Problem —
Scan the records beneath this line for the line holding "88 232 22.90" and the line holding "281 302 862", then transcribe exactly those two and all lines between.

Data listing —
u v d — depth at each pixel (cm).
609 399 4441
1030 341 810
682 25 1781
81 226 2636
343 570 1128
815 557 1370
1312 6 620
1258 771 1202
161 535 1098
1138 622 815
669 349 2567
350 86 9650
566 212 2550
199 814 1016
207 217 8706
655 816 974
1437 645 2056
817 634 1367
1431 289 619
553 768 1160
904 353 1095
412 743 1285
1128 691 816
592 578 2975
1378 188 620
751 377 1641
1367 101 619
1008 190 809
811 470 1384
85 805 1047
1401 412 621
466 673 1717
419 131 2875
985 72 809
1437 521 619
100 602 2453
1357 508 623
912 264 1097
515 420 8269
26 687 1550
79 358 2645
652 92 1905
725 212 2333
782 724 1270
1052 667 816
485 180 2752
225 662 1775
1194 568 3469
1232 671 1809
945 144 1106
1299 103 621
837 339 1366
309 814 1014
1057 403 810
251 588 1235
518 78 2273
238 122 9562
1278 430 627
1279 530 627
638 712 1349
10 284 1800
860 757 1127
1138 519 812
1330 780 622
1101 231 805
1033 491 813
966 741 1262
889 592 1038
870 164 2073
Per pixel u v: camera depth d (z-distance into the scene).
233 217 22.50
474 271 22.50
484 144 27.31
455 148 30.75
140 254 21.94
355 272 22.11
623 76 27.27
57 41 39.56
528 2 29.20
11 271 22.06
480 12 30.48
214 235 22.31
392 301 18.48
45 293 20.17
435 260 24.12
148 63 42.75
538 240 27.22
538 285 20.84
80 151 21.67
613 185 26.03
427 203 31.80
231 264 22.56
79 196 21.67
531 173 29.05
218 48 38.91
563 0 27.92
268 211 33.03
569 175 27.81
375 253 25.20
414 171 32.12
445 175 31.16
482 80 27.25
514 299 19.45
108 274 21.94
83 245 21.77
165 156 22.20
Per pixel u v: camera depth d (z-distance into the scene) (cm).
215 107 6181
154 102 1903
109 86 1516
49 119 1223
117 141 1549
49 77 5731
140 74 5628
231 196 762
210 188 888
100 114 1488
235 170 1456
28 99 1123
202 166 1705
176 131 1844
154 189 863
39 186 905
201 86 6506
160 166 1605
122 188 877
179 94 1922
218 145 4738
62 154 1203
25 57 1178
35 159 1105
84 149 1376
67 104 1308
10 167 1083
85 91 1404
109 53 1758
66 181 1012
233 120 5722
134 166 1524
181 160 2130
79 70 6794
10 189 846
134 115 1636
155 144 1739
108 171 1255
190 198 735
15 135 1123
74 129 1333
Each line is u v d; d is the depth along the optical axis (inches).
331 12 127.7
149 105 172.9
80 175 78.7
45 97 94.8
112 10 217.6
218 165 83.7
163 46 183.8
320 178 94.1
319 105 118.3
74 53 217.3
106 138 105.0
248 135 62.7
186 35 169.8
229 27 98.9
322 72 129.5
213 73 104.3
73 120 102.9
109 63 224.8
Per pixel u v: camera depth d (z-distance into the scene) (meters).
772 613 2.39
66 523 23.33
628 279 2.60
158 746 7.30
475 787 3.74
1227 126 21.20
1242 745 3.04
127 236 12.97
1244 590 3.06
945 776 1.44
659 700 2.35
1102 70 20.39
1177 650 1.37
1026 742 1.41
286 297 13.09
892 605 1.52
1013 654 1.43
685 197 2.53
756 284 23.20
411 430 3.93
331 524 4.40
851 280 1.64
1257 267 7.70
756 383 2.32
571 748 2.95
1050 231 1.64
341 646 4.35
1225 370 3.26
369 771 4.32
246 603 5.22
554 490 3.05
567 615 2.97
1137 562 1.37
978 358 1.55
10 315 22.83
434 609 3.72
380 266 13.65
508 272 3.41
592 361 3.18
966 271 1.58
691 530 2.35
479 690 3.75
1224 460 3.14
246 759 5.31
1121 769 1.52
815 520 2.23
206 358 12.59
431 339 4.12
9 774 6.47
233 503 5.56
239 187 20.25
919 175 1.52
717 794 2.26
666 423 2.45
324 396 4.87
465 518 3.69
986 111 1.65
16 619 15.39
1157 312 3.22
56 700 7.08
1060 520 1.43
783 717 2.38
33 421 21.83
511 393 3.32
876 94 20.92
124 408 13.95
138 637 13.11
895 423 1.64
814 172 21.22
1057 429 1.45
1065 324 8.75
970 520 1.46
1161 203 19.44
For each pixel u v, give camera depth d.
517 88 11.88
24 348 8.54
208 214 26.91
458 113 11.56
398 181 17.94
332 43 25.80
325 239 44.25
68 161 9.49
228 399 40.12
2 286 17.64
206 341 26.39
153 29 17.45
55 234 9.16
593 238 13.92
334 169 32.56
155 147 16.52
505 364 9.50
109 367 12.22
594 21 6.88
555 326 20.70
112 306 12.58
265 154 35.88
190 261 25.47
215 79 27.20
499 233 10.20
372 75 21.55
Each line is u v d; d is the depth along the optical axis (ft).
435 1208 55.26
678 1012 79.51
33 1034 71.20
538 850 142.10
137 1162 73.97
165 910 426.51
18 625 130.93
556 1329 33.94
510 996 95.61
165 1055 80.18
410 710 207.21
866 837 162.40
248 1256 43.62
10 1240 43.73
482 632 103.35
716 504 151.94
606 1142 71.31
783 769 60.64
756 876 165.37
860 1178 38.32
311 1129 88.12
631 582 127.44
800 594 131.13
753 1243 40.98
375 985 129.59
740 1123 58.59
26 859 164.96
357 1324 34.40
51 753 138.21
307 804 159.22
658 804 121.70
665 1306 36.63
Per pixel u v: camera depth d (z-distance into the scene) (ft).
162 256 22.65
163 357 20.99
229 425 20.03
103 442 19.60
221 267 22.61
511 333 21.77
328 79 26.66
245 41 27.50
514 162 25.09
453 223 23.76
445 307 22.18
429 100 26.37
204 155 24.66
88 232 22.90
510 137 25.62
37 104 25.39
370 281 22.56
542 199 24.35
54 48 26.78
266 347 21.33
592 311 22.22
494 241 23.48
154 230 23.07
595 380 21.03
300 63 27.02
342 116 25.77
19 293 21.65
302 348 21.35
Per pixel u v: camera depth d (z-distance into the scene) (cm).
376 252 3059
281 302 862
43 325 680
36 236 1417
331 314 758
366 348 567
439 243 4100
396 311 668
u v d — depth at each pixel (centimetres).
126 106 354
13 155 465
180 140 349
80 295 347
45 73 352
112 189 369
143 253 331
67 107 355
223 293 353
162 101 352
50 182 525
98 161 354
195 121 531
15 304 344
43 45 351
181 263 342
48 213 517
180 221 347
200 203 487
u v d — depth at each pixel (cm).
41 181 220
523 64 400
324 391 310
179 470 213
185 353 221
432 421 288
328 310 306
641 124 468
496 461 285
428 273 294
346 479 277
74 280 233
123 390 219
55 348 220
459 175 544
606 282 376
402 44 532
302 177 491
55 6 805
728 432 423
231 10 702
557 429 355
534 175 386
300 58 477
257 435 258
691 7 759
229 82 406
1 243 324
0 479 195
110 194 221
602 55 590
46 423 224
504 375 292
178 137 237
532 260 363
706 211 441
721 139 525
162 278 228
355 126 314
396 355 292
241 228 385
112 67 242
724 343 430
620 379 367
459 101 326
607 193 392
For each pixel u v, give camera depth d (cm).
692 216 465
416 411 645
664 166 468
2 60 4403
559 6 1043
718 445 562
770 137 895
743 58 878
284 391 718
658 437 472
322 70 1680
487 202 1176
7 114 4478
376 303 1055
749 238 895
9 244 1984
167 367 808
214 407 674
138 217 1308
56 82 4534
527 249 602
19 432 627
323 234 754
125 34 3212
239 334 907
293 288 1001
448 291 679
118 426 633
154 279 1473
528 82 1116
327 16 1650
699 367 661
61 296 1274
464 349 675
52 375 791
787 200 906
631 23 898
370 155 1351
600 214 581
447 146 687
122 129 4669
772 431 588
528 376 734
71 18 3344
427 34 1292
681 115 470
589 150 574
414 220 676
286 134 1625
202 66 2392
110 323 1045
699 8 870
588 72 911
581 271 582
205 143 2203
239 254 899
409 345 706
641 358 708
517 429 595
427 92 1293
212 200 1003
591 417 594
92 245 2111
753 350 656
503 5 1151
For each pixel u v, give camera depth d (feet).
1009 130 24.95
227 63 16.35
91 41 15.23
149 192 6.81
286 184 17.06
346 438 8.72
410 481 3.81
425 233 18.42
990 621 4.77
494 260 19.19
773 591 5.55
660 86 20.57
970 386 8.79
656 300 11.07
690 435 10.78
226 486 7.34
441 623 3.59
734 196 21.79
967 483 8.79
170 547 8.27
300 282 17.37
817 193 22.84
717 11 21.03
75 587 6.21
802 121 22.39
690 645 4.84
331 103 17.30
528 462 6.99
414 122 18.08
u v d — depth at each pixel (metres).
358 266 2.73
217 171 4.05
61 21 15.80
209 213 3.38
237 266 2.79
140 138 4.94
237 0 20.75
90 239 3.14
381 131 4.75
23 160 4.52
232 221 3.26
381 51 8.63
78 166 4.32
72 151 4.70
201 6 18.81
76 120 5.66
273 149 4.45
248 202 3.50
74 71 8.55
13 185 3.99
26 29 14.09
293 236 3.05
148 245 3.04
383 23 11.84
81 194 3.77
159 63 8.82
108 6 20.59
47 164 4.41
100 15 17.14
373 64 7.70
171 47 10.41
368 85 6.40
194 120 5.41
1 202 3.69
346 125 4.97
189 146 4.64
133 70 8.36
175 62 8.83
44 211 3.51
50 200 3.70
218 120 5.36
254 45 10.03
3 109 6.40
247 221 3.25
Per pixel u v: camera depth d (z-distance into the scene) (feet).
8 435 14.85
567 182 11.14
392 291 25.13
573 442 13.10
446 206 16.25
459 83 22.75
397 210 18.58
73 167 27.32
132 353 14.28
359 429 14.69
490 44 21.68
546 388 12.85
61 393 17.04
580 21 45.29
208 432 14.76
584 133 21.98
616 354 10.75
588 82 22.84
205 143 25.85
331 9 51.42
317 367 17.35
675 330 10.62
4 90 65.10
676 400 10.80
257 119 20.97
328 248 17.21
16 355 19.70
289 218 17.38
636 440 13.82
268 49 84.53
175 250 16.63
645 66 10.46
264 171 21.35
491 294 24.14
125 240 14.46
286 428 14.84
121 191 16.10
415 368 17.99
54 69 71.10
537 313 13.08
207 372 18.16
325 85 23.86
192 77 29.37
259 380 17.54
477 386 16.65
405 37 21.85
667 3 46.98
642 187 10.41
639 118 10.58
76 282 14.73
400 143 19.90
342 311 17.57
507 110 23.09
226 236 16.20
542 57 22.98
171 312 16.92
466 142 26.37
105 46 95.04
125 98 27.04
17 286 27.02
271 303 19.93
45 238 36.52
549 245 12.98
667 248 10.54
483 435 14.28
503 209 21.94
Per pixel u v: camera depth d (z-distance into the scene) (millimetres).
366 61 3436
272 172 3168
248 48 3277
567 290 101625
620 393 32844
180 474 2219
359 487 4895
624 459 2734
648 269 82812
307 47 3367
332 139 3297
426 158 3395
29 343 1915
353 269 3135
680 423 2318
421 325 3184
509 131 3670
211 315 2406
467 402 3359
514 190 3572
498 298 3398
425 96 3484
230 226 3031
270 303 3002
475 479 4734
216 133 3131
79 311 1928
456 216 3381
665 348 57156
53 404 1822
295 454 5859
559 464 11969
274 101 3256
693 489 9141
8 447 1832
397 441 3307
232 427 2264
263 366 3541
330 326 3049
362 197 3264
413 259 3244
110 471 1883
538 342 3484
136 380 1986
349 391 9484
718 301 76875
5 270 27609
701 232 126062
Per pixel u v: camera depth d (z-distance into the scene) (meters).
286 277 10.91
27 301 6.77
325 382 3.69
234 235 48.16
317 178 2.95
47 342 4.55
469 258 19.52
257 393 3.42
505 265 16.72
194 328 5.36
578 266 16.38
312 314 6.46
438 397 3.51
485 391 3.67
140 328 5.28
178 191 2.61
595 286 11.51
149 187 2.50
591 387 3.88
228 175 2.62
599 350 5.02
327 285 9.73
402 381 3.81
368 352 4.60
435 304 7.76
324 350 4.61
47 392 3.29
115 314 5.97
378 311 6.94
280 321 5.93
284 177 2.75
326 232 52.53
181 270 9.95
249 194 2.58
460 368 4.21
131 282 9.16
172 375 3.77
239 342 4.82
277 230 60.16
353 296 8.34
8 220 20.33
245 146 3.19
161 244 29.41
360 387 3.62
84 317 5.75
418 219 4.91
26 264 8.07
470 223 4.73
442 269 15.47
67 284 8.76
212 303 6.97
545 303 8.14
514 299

Written answer —
88 232 22.90
510 137 25.62
37 104 25.39
370 281 22.56
542 199 24.35
54 48 26.78
266 347 21.33
592 311 22.22
494 241 23.48
154 230 23.07
595 380 21.03
300 63 27.02
342 116 25.77
19 293 21.65
302 348 21.35
Per pixel u v: camera depth d (z-distance into the scene) (cm).
376 252 3059
281 302 862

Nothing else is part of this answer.